--- What is expected ---
Please restate word for word the lines of the entries below from the one with "Figure 11. Flexural" to the one with "Figure 4. Schematic", inclusive, and leave out every picture.

** Given information follows **

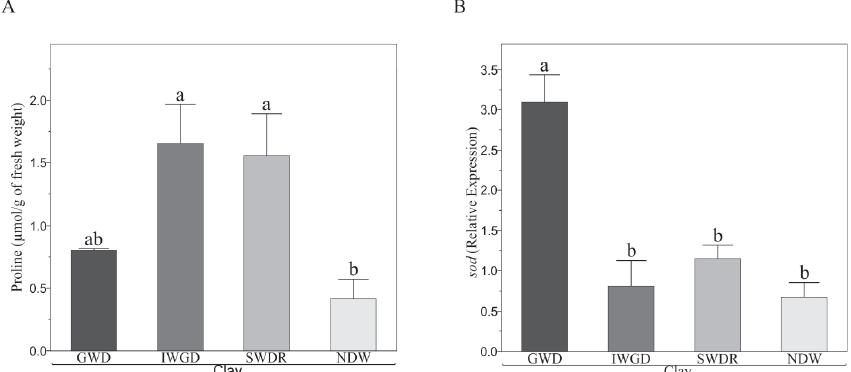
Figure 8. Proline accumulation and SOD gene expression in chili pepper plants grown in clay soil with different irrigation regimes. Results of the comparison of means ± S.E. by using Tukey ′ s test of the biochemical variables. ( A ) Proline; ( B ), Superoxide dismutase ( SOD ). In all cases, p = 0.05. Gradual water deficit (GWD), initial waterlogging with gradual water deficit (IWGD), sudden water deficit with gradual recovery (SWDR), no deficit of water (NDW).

** End of Given information **
** Given information follows **

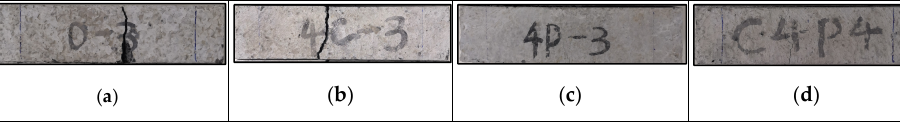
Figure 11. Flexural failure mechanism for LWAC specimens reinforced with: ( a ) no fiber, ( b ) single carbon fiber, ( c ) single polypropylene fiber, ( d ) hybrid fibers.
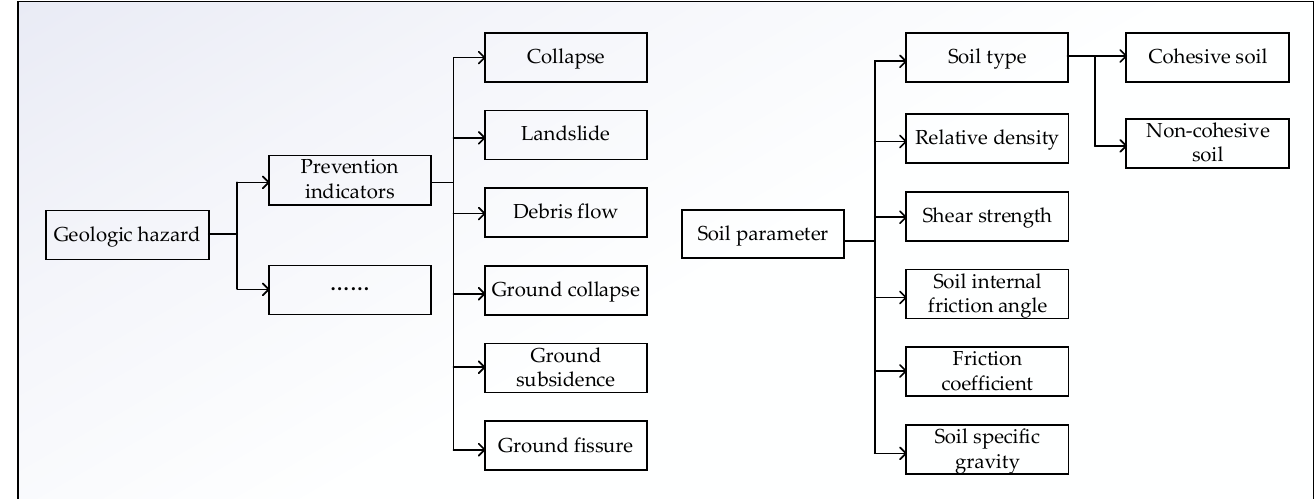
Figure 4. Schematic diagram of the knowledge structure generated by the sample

** End of Given information **
** Given information follows **

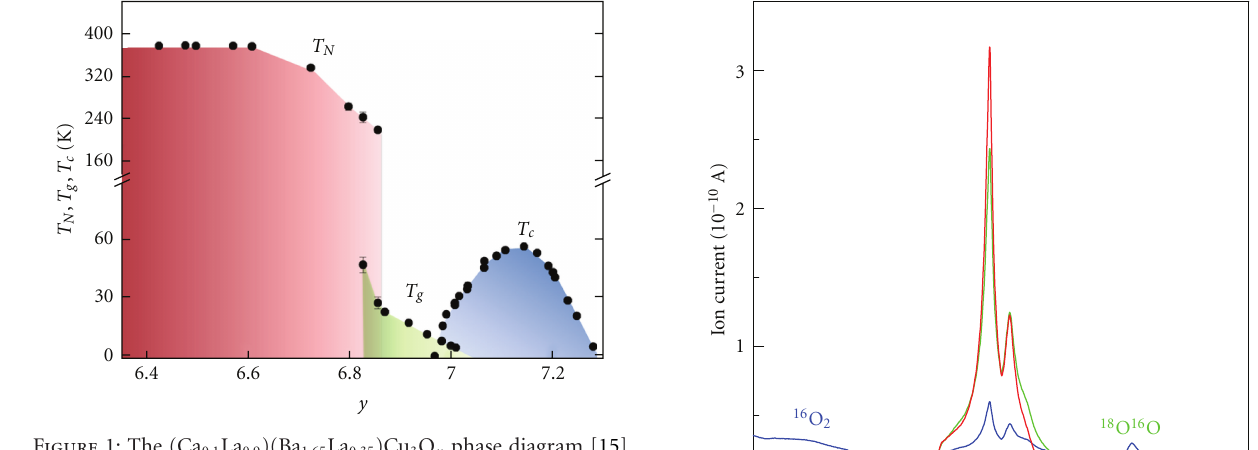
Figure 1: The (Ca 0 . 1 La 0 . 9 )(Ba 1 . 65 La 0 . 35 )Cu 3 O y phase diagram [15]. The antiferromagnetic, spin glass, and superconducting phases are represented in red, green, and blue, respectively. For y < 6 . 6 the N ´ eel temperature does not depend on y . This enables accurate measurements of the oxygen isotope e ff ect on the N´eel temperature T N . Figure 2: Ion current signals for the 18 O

** End of Given information **

--- Written response ---
Figure 11. Flexural failure mechanism for LWAC specimens reinforced with: ( a ) no fiber, ( b ) single carbon fiber, ( c ) single polypropylene fiber, ( d ) hybrid fibers.
Figure 4. Schematic diagram of the knowledge structure generated by the sample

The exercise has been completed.